Joana Hadjithomas et Khalil Joreige sont nés en 1969 à Beyrouth. L’histoire de leur pays marqué par les guerres civiles s’inscrit au cœur de leurs recherches et imprègne profondément l’ensemble de leur œuvre. Dans une série de photographies témoignant de la violence des conflits (Bestiaires, 1997), des réverbères tordus sous l’effet des bombardements prennent ainsi l’apparence de bêtes étranges et inquiétantes. Plus loin, c’est une vue aérienne de Beyrouth qui nous interpelle (Le Cercle de confusion, 1997). Invités à prélever l’un des quelque 3000 fragments qui composent cette immense photographie, on découvre au dos de celui-ci une sombre inscription, terriblement riche de sens : « Beyrouth n’existe pas »… Chaque fraction retirée au cliché laisse alors apparaître un miroir qui réfléchit notre image. Face à cette transformation et cette désagrégation annoncée de l’œuvre, Beyrouth apparaît comme une ville en mille morceaux, à l’identité meurtrie et mouvante.

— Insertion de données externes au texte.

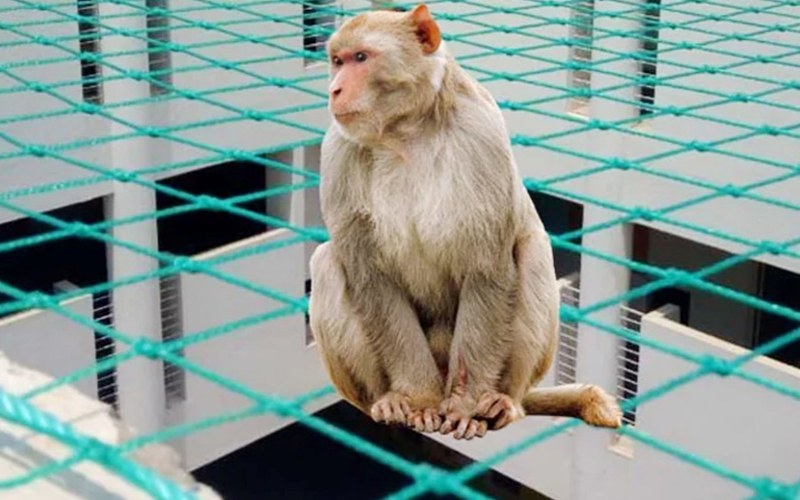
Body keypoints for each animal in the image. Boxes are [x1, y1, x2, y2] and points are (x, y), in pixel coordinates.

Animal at [308, 4, 623, 440]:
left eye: (360, 58)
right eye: (336, 61)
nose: (334, 90)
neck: (405, 133)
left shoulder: (481, 136)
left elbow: (486, 269)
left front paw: (465, 406)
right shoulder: (337, 152)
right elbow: (371, 278)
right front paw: (419, 399)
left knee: (532, 251)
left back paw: (503, 403)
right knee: (327, 261)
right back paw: (386, 401)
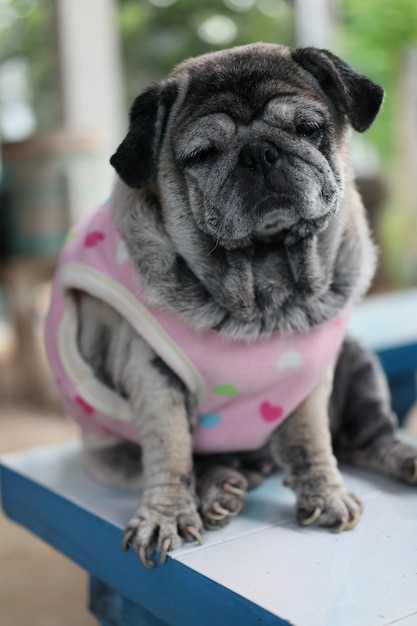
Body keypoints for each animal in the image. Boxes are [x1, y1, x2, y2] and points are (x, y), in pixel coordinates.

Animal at [44, 44, 416, 564]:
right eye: (202, 154)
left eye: (308, 128)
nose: (258, 153)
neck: (263, 288)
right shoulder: (153, 374)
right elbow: (171, 449)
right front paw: (166, 514)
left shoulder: (310, 380)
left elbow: (310, 439)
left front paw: (325, 495)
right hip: (113, 454)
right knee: (196, 461)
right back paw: (221, 486)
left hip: (358, 363)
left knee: (366, 439)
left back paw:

Offrir une visibilité à des images oubliées, effacées, voire inexistantes, voilà un autre enjeu central du travail de Joana Hadjithomas et Khalil Joreige. C’est ainsi que des pellicules jamais développées prennent délicatement vie, se donnent à « lire », grâce à la description écrite de chaque prise de vue. Si certaines de ces Images latentes (1997-2006) rendent compte de l’histoire politique du Liban, d’autres dessinent des moments suspendus, des instants plus fugitifs et intimes, aux accents poétiques : « Autoportrait, les lèvres toutes gonflées des baisers de A. », « Entre la bouche et l’oreille, une ride »… Parce qu’elles sont fantomatiques, presque disparues, les Images rémanentes (2003) d’un vieux film super-8 frappent quant à elles par leur fragilité. Habitées d’une force poétique renversante, elles renvoient au destin tragique de leur auteur, porté disparu depuis son enlèvement pendant la guerre.
Dans l’ensemble des projets artistiques et cinématographiques de Joana Hadjithomas et Khalil Joreige, il est question de notre rapport aux récits, aux images et à leur absence, à leur disparition. Qu’elles interrogent les traces laissées par l’Histoire, la division du monde actuel ou la virtualité d’Internet, leurs œuvres occupent un territoire à la frontière entre le visible et l’absent, la vie et la fiction, l’intime et l’universel.